In the example environment 300, the social media knowledge store 308 is configured to store social media 304, wherein raw data is acquired from social media 304. The inference component 306 adds knowledge and/or facts to the raw social media 304 acquired. The inference component 306, may add knowledge and/or facts, for example, based on keywords in a post, links in a post, the author of the post, and/or the demographics of the author of the post. It will be appreciated that the acts of populating the social media knowledge store 308 may be accomplished in different manners and are not intended to limit the scope of the appended claims. They are, thus, primarily included for illustrative purposes.

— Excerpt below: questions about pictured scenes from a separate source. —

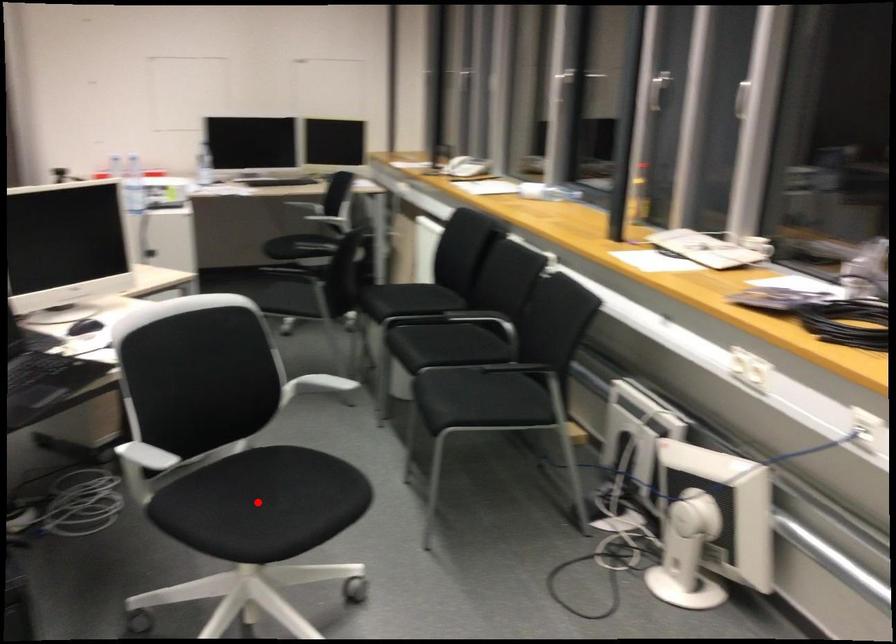
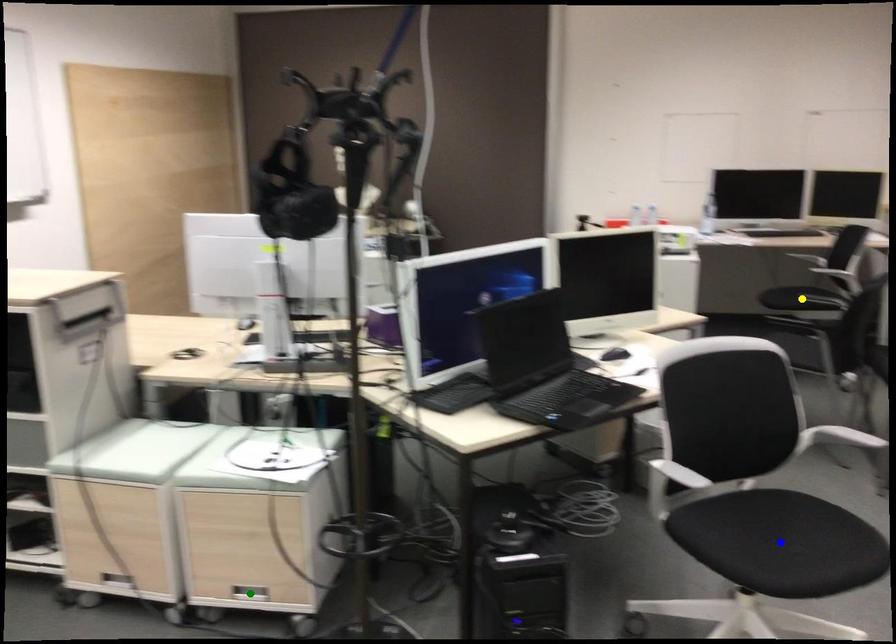
Question: I am providing you with two images of the same scene from different viewpoints. A red point is marked on the first image. You are given multiple points on the second image. Can you choose the point in image 2 that corresponds to the point in image 1?

Choices:
 (A) yellow point
 (B) green point
 (C) blue point

Answer: (C)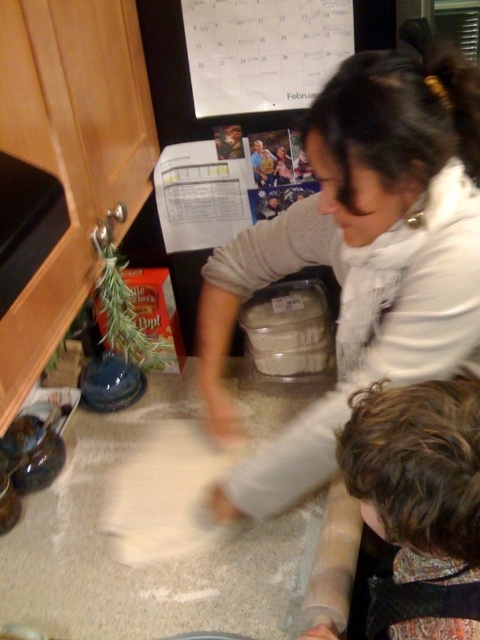
Question: Among these objects, which one is nearest to the camera?

Choices:
 (A) white paper calendar at upper center
 (B) white textured sweater at upper center
 (C) curly brown hair at lower right
 (D) clear plastic container at center

Answer: (C)

Question: In this image, where is curly brown hair at lower right located relative to clear plastic container at center?

Choices:
 (A) left
 (B) right

Answer: (B)

Question: Does white textured sweater at upper center appear under curly brown hair at lower right?

Choices:
 (A) no
 (B) yes

Answer: (A)

Question: Which point is farther from the camera taking this photo?

Choices:
 (A) (204, 113)
 (B) (365, 301)
 (C) (301, 316)

Answer: (C)

Question: In this image, where is curly brown hair at lower right located relative to white paper calendar at upper center?

Choices:
 (A) below
 (B) above

Answer: (A)

Question: Based on their relative distances, which object is nearer to the curly brown hair at lower right?

Choices:
 (A) white textured sweater at upper center
 (B) clear plastic container at center
 (C) white paper calendar at upper center

Answer: (A)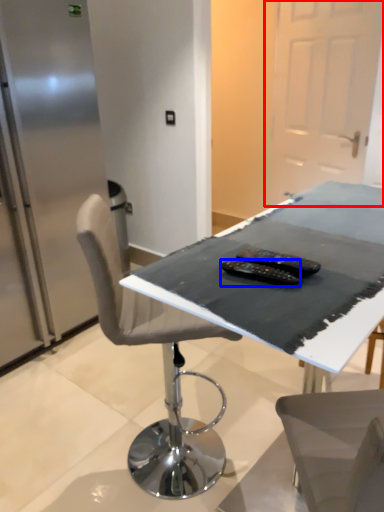
Question: Among these objects, which one is farthest to the camera, glass door (highlighted by a red box) or equipment (highlighted by a blue box)?

Choices:
 (A) glass door
 (B) equipment

Answer: (A)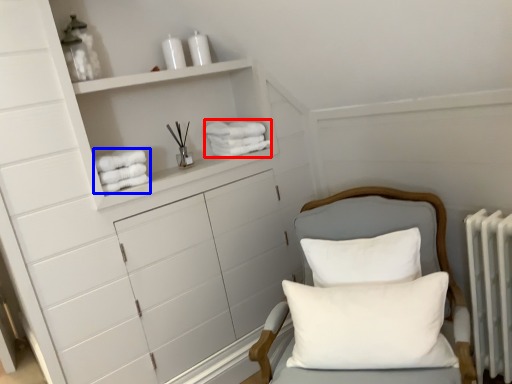
Question: Which object is closer to the camera taking this photo, bath towel (highlighted by a red box) or bath towel (highlighted by a blue box)?

Choices:
 (A) bath towel
 (B) bath towel

Answer: (B)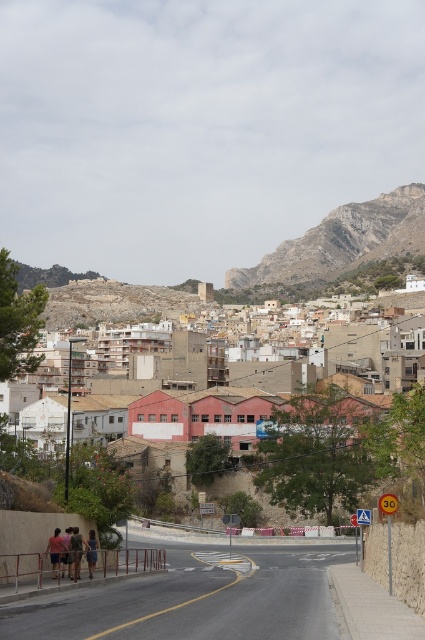
Question: Is beige stone buildings at center wider than dark brown leather jacket at lower left?

Choices:
 (A) no
 (B) yes

Answer: (B)

Question: In this image, where is dark brown leather jacket at lower left located relative to denim shorts at lower left?

Choices:
 (A) right
 (B) left

Answer: (B)

Question: Which object appears closest to the camera in this image?

Choices:
 (A) matte gray shirt at lower left
 (B) light brown leather jacket at lower left
 (C) beige stone buildings at center
 (D) rugged stone mountain at upper right

Answer: (C)

Question: Which point is closer to the camera taking this photo?

Choices:
 (A) (70, 525)
 (B) (291, 262)
 (C) (53, 561)

Answer: (C)

Question: Is beige stone buildings at center positioned at the back of denim shorts at lower left?

Choices:
 (A) yes
 (B) no

Answer: (B)

Question: Which object is closer to the camera taking this photo?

Once the retrieving component 310 has retrieved the relevant information, the translating component 312 translates the relevant information into informational hints. For example, if the author uses a term that is likely to trigger negative reaction, the translating component 312 may use the information retrieved to provide that author with a warning and/or suggest alternative terms to use as a function of the information retrieved (e.g., language in posts previously written by the author, language in posts written by other authors, reader feedback) In another example, the author covers a topic that has resonated with a particular demographic (based on the information retrieved) and the hints show the demographic details (e.g., 25-35 year old females from coastal states). In yet another example, the author inserts a link into a blog post he/she is creating and the translating component 312 uses the relevant information to provide the author with alternative links that other social media authors are using when covering similar topics. Additionally, the hints may provide the author with suggestions and/or corrections as a function of social media. For instance, if the author is writing about a Russian who has recently been in the news (and whose spelling is not in a standard dictionary found on desktop applications), a hint may be created that shows the author the correct spelling of the person (e.g., based on a majority of posts that also discuss that person).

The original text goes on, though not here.